(What needs to be done): Identify and pull out each line of the entries in which "frames" occurs.

(Data shown):
================
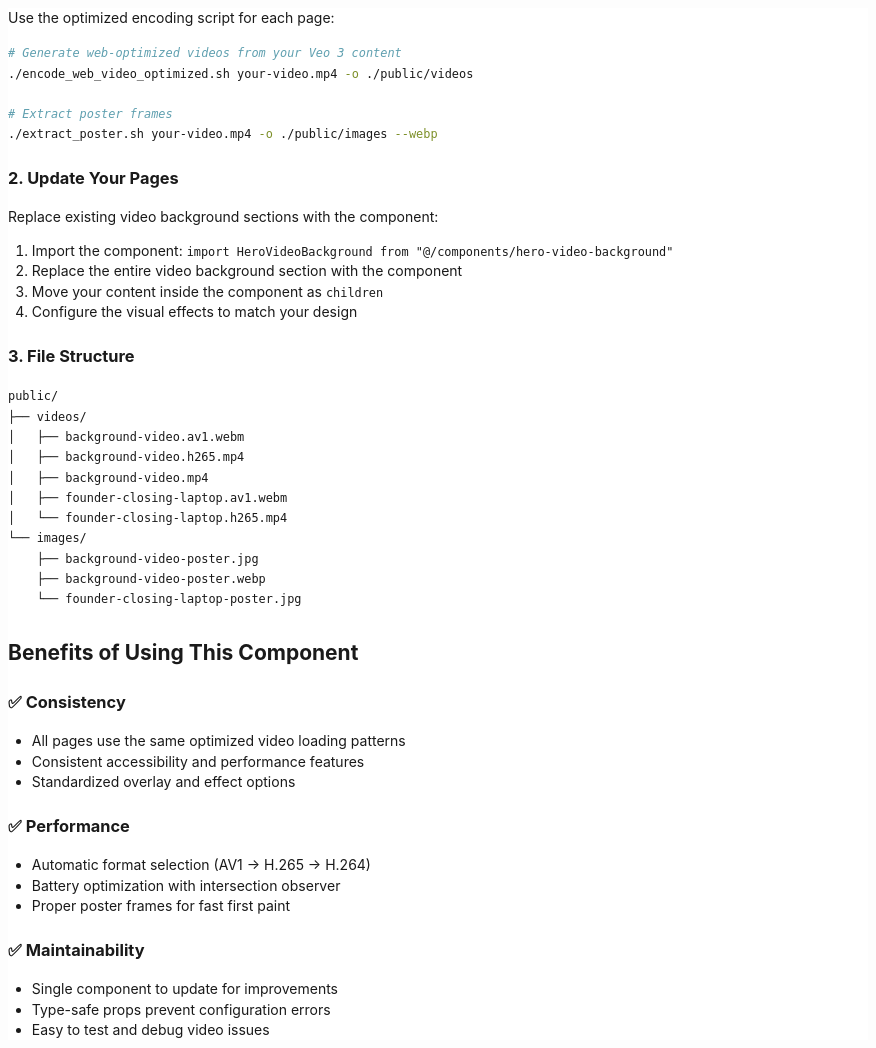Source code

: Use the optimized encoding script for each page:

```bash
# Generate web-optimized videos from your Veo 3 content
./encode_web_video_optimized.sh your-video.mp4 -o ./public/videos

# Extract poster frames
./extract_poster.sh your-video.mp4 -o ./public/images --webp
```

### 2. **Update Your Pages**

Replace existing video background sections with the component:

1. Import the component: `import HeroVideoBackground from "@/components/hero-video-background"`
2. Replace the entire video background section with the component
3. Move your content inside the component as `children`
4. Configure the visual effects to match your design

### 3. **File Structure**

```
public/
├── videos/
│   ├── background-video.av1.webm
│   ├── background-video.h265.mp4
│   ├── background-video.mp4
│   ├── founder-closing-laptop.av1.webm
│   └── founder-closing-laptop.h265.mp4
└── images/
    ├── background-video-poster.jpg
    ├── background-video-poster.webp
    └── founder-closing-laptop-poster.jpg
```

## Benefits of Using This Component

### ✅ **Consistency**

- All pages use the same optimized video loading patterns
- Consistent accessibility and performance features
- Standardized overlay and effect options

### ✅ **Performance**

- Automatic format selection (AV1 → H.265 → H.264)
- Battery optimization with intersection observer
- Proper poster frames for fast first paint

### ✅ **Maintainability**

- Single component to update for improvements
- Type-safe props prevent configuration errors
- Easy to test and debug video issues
================
(Task response):
# Extract poster frames
- Proper poster frames for fast first paint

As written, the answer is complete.